Tournament details
- Countries: United States
- Tournament format(s): Round-robin and Knockout
- Date: June 1–3, 2018

Tournament statistics
- Teams: 24
- Attendance: 27,002

Final
- Venue: Talen Energy Stadium, Chester, Pennsylvania
- Champions: Lindenwood (1st title)
- Runners-up: UCLA

= 2018 Collegiate Rugby Championship =

The 2018 Collegiate Rugby Championship was a college rugby sevens tournament played June 1–3 at Talen Energy Stadium in Chester, Pennsylvania, a suburb of Philadelphia.

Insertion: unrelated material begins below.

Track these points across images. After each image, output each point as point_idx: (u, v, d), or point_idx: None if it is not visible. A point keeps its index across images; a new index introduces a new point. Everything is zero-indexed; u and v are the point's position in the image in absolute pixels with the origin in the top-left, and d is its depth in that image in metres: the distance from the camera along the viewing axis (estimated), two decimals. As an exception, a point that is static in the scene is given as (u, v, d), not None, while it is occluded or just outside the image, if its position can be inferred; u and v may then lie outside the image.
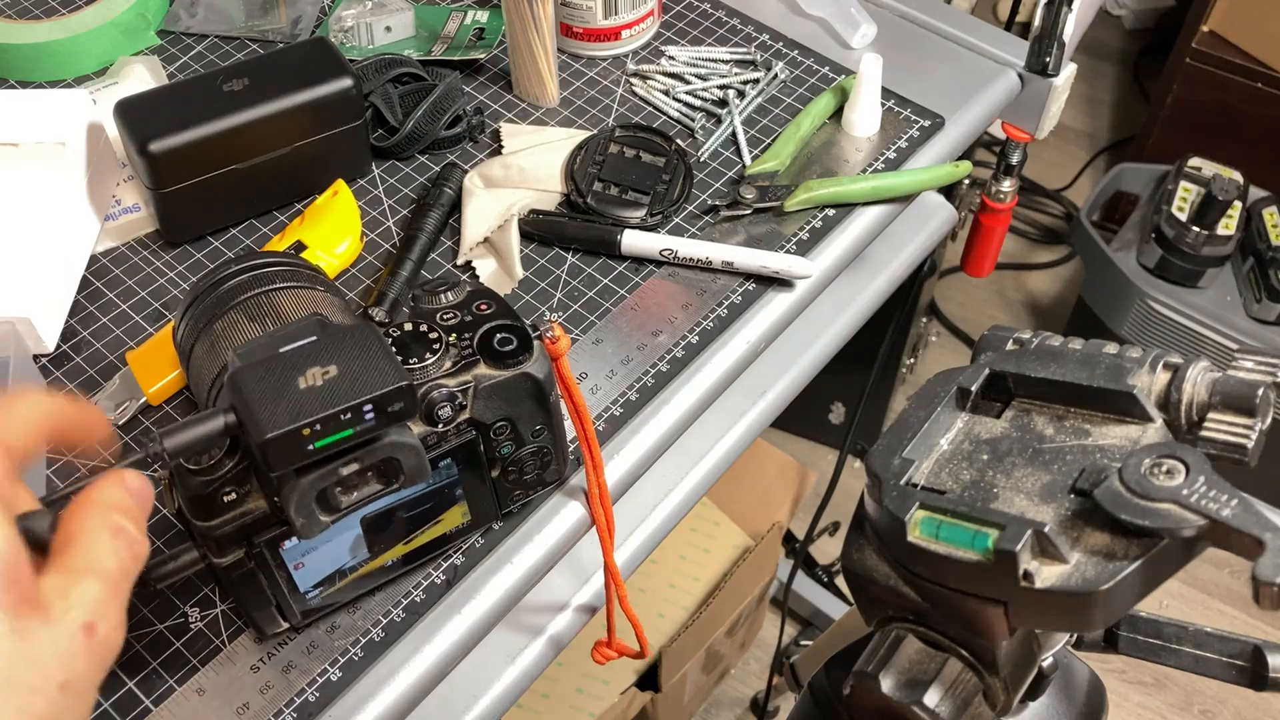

It was the ninth annual Collegiate Rugby Championship, and the eight consecutive year that the tournament was at Talen Energy Stadium (formerly known as PPL Park). The event was broadcast on ESPN+, ESPN2 and ESPNews. The men's tournament consisted of 24 teams split into six pools. Lindenwood won both the men's and women's championships. To claim their first title in only their second appearance in the tournament, Lindenwood defeated UCLA in the men's final. Total attendance for the three day tournament was 27,002 including a record setting 15,109 for Saturday pool play.

== Pool stage ==

=== Pool A ===

| Team |
|---|
| Lindenwood |
| Saint Joseph's University |
| Wisconsin |
| Mount St. Mary's |

=== Pool B ===

| Team |
|---|
| Arizona |
| Indiana |
| South Carolina |
| Boston College |

=== Pool C ===

| Team |
|---|
| Dartmouth |
| Iona College |
| Kutztown |
| Temple |

=== Pool D ===

| Team |
|---|
| Life |
| Penn State |
| Air Force |
| Notre Dame |

=== Pool E ===

| Team |
|---|
| UCLA |
| Arkansas State |
| Virginia Tech |
| Delaware |

=== Pool F ===

| Team |
|---|
| Navy |
| Central Wash |
| Army |
| Maryland |

==Women's D1 final==
Lindenwood 21 – 12 Penn State

==Players==
===Mark Dombroski Most Valuable Player===
- Ben Broselle

==Freedom Cup==
With their 2018 Freedom Cup victory, Fordham qualified for the CRC Championship top division in 2019.